# Oh he's so stinkin' cute.



## CorgiPaws (Mar 31, 2009)

I was just uploading some pictures from my phone and thought I'd post some of them. The first is my favorite. Grissom looks so big! (He's hit 17lbs. My little man is getting so big!!)









Poor little Grissom gets so stinkin' tired at daycare. 









Everyone should have a Corgi at least once. Seriously. They're comedians. Just look at all the mischief in that face. He is planning something.....
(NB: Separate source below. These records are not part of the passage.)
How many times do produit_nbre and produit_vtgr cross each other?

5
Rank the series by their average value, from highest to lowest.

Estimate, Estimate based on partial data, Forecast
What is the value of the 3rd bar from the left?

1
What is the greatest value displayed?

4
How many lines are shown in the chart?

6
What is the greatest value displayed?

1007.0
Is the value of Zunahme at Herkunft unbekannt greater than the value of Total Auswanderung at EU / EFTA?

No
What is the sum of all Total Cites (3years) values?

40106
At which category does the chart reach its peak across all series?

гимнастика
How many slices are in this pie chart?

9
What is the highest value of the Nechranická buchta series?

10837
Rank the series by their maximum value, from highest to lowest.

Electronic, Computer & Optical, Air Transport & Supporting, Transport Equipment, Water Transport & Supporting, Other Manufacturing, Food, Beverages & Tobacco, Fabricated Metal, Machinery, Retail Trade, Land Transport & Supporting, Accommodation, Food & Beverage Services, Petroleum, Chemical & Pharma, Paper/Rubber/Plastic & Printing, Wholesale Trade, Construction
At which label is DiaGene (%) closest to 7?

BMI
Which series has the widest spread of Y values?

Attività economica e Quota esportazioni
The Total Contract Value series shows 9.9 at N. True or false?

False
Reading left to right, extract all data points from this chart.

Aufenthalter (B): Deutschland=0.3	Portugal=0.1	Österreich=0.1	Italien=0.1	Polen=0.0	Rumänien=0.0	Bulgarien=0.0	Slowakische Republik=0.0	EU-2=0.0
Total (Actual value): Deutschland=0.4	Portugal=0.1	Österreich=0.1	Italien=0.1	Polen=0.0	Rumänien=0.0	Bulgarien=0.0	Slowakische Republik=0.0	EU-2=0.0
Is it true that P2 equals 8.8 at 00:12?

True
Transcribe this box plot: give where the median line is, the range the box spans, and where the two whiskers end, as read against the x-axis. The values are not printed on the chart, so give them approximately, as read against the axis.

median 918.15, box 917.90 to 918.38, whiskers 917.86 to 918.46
Grissom totally digs raw meaty bones... despite the fact they totally gross me out...


----------



## Unosmom (May 3, 2009)

Aw, your pup is precious!! I love corgis, but dont see a whole lot of them, even at a dog park. When I was in junior high , I was asked to look after an elderly corgi named Barney, he was absolutely the sweetest creature, even with his bad arthritis, he was so happy to see me so we could go for a walk. I definitely want to adopt a corgi in near future. I love their little butts too


----------



## apbtproud (Aug 22, 2008)

Awh too too cute...


----------



## Guest (May 27, 2009)

I see a lot of corgis at dog parks around here. Even on the trails, too. Corgis seem to be popular around here. They are very cute with their big rabbit ears, but they are real big barkers too.


----------



## CorgiPaws (Mar 31, 2009)

I've lived in San Diego, CA, Portland, OR, Denver, CO, and Salt Lake City, UT and I haven't seen hardly any at the parks in any of those places. I like less common breeds, I feel like it's easier to find a well bred pup. Then again I do have this total obsession with getting a Boxer as soon as I can. Go figure. 
I know a few Corgis from the breed clubs I've been in in those cities, and quite a few are barkers, but I stay really on top of Grissom's training so he doesn't end up like that. 
He's pretty much perfect. :biggrin: He'd be entirely perfect if he didn't eat other dog's poop. :frown:


----------



## wags (Jan 31, 2009)

What a cutie! My neighbor down the street has the same breed and hes sweet looking also! Cute!


----------



## hankjmatt (Aug 3, 2009)

your pup is very cute!!
Really hope i have one too.


----------



## hankjmatt (Aug 3, 2009)

Sorry to post double reply.

:smile:


----------



## EnglishBullTerriers (Sep 10, 2008)

Look at how big he is getting!! 
So adorable! I have always loved the breed, just never had a chance to get one. Maybe one day when I get the space!


----------



## CorgiPaws (Mar 31, 2009)

yayyyy! Everyone loves Grissers!
I went to my local shelter today, as I have a very bad habit of doing when I can not adopt, and they have an eight month old Pembroke Corgi up for adoption. He was so incredible. I wish SO badly that my family would let me bring him home. 
He was perfect.


----------